2. `ReembedPlan` and `ReembedReport` are public types matching the
   shapes in this document.
3. `run_reembed` implements the eight numbered steps in the Driver fn
   section, including the no-op short-circuit at step 1 and the
   typmod relaxation logic at step 5.
4. `dry_run_reembed` returns counts and estimates without writing.
5. The `vestige migrate reembed ...` subcommand is wired through
   `crates/vestige-mcp/src/bin/cli.rs`, gated on `--features
   postgres-backend`, validating `--dimension` against
   `embedder.dimension()`.
6. The three unit tests pass.
7. The `pg_reembed.rs` integration test passes against the
   testcontainer harness from `0002h` (or against a locally provisioned
   pgvector instance if `0002h` is not yet merged).
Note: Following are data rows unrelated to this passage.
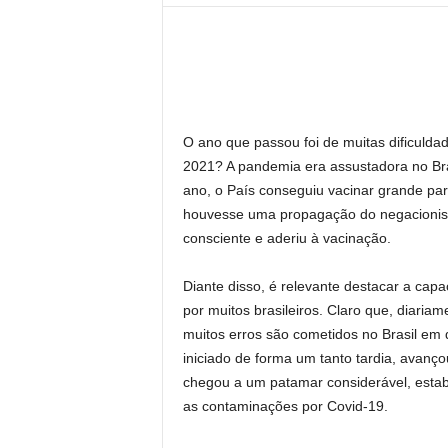
l
O ano que passou foi de muitas dificuld
2021? A pandemia era assustadora no Bra
ano, o País conseguiu vacinar grande par
houvesse uma propagação do negacionismo
consciente e aderiu à vacinação.
Diante disso, é relevante destacar a cap
por muitos brasileiros. Claro que, diaria
muitos erros são cometidos no Brasil em 
iniciado de forma um tanto tardia, avanço
chegou a um patamar considerável, esta
as contaminações por Covid-19.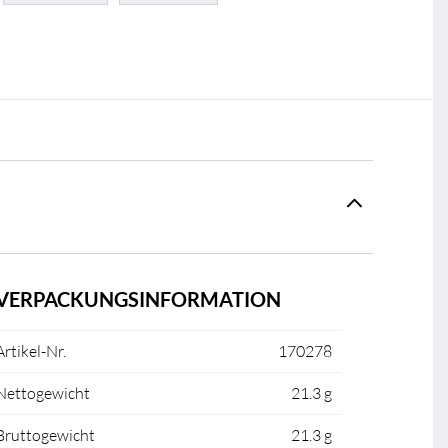
VERPACKUNGSINFORMATION
Artikel-Nr.
170278
Nettogewicht
21.3 g
Bruttogewicht
21.3 g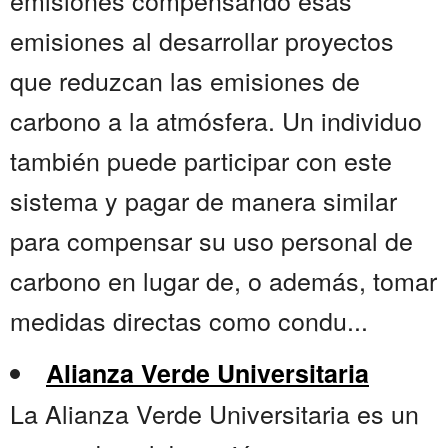
emisiones compensando esas
emisiones al desarrollar proyectos
que reduzcan las emisiones de
carbono a la atmósfera. Un individuo
también puede participar con este
sistema y pagar de manera similar
para compensar su uso personal de
carbono en lugar de, o además, tomar
medidas directas como condu...
Alianza Verde Universitaria
La Alianza Verde Universitaria es un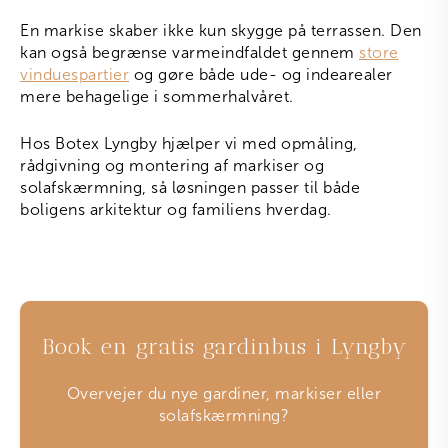
En markise skaber ikke kun skygge på terrassen. Den
kan også begrænse varmeindfaldet gennem
store
vinduespartier
og gøre både ude- og indearealer
mere behagelige i sommerhalvåret.
Hos Botex Lyngby hjælper vi med opmåling,
rådgivning og montering af markiser og
solafskærmning, så løsningen passer til både
boligens arkitektur og familiens hverdag.
Book en gratis gardinbus i Lyngby
Overvejer du nye gardiner, markiser eller
solafskærmning?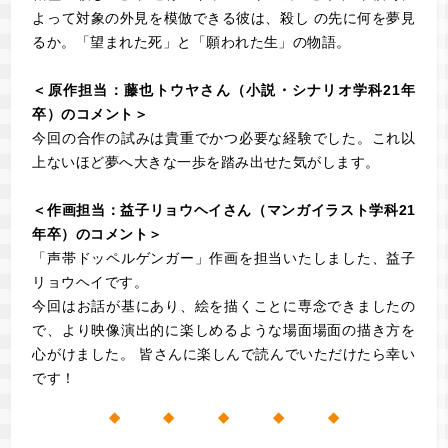
よって対象の外見を模倣できる彼は、殺し の先に何を夢見
るか。「望まれた死」と「願われた生」の物語。
＜原作担当：藤也トウヤさん（小説・シナリオ学科21年
卒）のコメント＞
今回の合作の試みは貴重でかつ必要な経験でした。これ以
上ないほど夢へ大きな一歩を踏み出せた気がします。
＜作画担当：益子リョウヘイさん（マンガイラスト学科21
年卒）のコメント＞
「声帯ドッペルゲンガー」作画を担当いたしました、益子
リョウヘイです。
今回はお話が基にあり、絵を描くことに専念できましたの
で、より映像演出的に楽しめるような場面場面の描き方を
心がけました。 皆さんに楽しんで読んでいただけたら幸い
です！
◆ ◆ ◆ ◆ ◆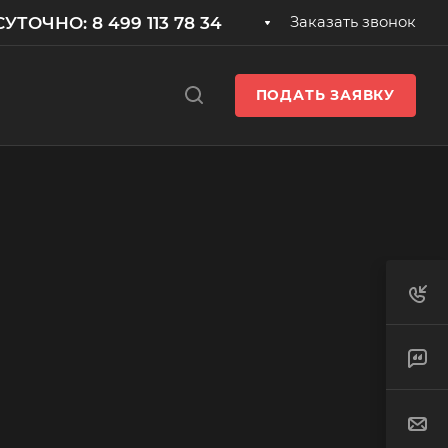
УТОЧНО: 8 499 113 78 34
Заказать звонок
ПОДАТЬ ЗАЯВКУ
8. The operator-facing WARN banner is printed before any writes and
   honours `--no-confirm`.
9. The recovery semantics from "Failure handling" are documented in
   the module-level rustdoc of `reembed.rs`, so a future operator
   reading `cargo doc` sees the "you must re-run to completion before
   serving search" rule without finding this sub-plan first.
10. `cargo sqlx prepare --workspace` updates `.sqlx/` with the new
    queries; the resulting JSON files are committed.

When all ten items are checked, sub-plan `0002g` lands. Master plan
deliverable D9 is satisfied. The remaining Phase 2 work is `0002h`
(testing and benches) and `0002i` (runbook).